◆ DATA LISTING ◆
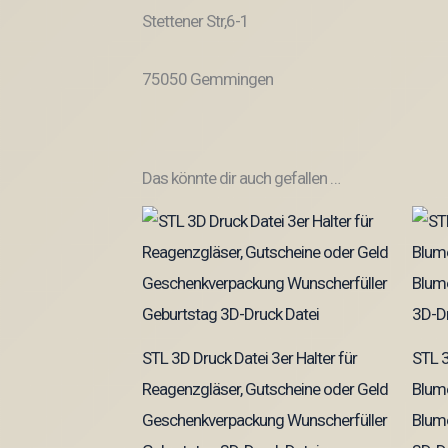
Stettener Str,6-1
75050 Gemmingen
Das könnte dir auch gefallen …
STL 3D Druck Datei 3er Halter für
STL 3
Reagenzgläser, Gutscheine oder Geld
Blum
Geschenkverpackung Wunscherfüller
Blume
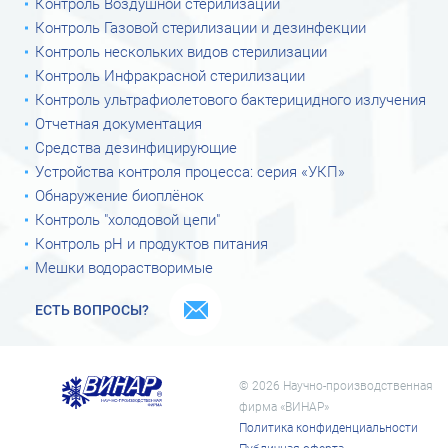
Контроль Воздушной стерилизации
Контроль Газовой стерилизации и дезинфекции
Контроль нескольких видов стерилизации
Контроль Инфракрасной стерилизации
Контроль ультрафиолетового бактерицидного излучения
Отчетная документация
Средства дезинфицирующие
Устройства контроля процесса: серия «УКП»
Обнаружение биоплёнок
Контроль "холодовой цепи"
Контроль рН и продуктов питания
Мешки водорастворимые
ЕСТЬ ВОПРОСЫ?
© 2026 Научно-производственная
фирма «ВИНАР»
Политика конфиденциальности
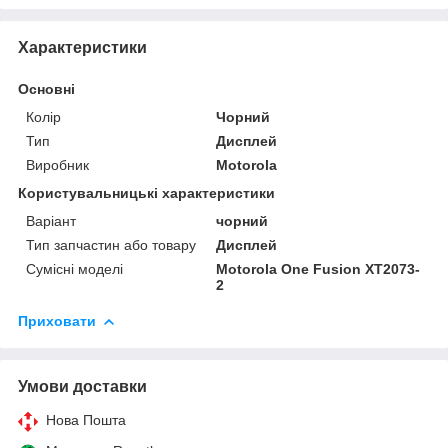
Характеристики
Основні
Колір
Чорний
Тип
Дисплей
Виробник
Motorola
Користувальницькі характеристики
Варіант
чорний
Тип запчастин або товару
Дисплей
Сумісні моделі
Motorola One Fusion XT2073-
2
Приховати
Умови доставки
Нова Пошта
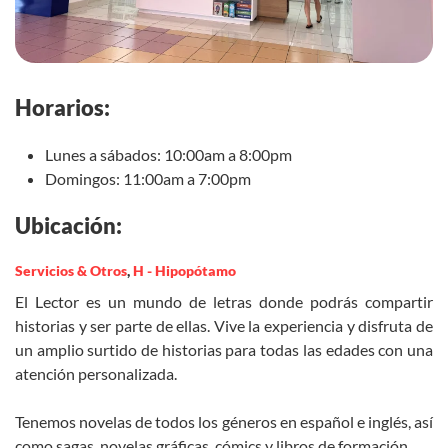
Horarios:
Lunes a sábados: 10:00am a 8:00pm
Domingos: 11:00am a 7:00pm
Ubicación:
Servicios & Otros
,
H - Hipopótamo
El Lector es un mundo de letras donde podrás compartir
historias y ser parte de ellas. Vive la experiencia y disfruta de
un amplio surtido de historias para todas las edades con una
atención personalizada.
Tenemos novelas de todos los géneros en español e inglés, así
como sagas, novelas gráficas, cómics y libros de formación.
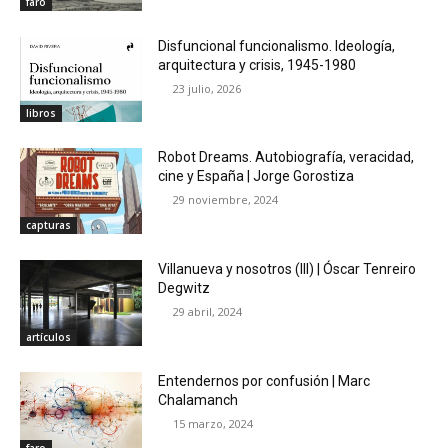
faro
Disfuncional funcionalismo. Ideología,
arquitectura y crisis, 1945-1980
23 julio, 2026
libros
Robot Dreams. Autobiografía, veracidad,
cine y España | Jorge Gorostiza
29 noviembre, 2024
capturas
Villanueva y nosotros (III) | Óscar Tenreiro
Degwitz
29 abril, 2024
artículos
Entendernos por confusión | Marc
Chalamanch
15 marzo, 2024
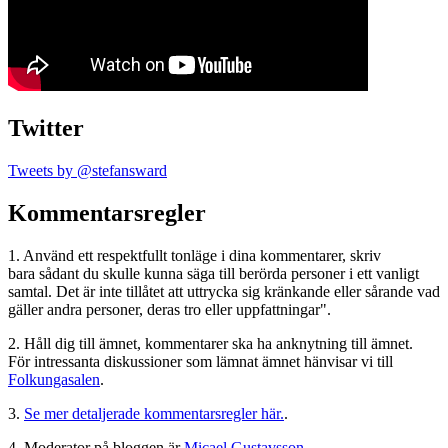
Twitter
Tweets by @stefansward
Kommentarsregler
1. Använd ett respektfullt tonläge i dina kommentarer, skriv
bara sådant du skulle kunna säga till berörda personer i ett vanligt
samtal. Det är inte tillåtet att uttrycka sig kränkande eller sårande vad
gäller andra personer, deras tro eller uppfattningar".
2. Håll dig till ämnet, kommentarer ska ha anknytning till ämnet.
För intressanta diskussioner som lämnat ämnet hänvisar vi till
Folkungasalen
.
3.
Se mer detaljerade kommentarsregler här.
.
4. Moderator på bloggen är
Micael Gustavsson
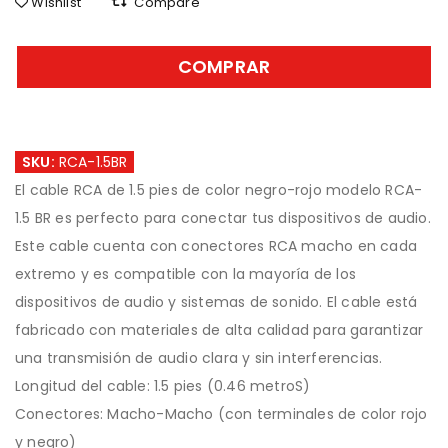
Wishlist
Compare
COMPRAR
SKU:
RCA-1.5BR
El cable RCA de 1.5 pies de color negro-rojo modelo RCA-
1.5 BR es perfecto para conectar tus dispositivos de audio.
Este cable cuenta con conectores RCA macho en cada
extremo y es compatible con la mayoría de los
dispositivos de audio y sistemas de sonido. El cable está
fabricado con materiales de alta calidad para garantizar
una transmisión de audio clara y sin interferencias.
Longitud del cable: 1.5 pies (0.46 metroS)
Conectores: Macho-Macho (con terminales de color rojo
y negro)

◆ AIM OF THE TASK ◆
The answer must be every line from the records above that contains the word "eller", copied in full.

◆ COMPLETED EXERCISE ◆
samtal. Det är inte tillåtet att uttrycka sig kränkande eller sårande vad
gäller andra personer, deras tro eller uppfattningar".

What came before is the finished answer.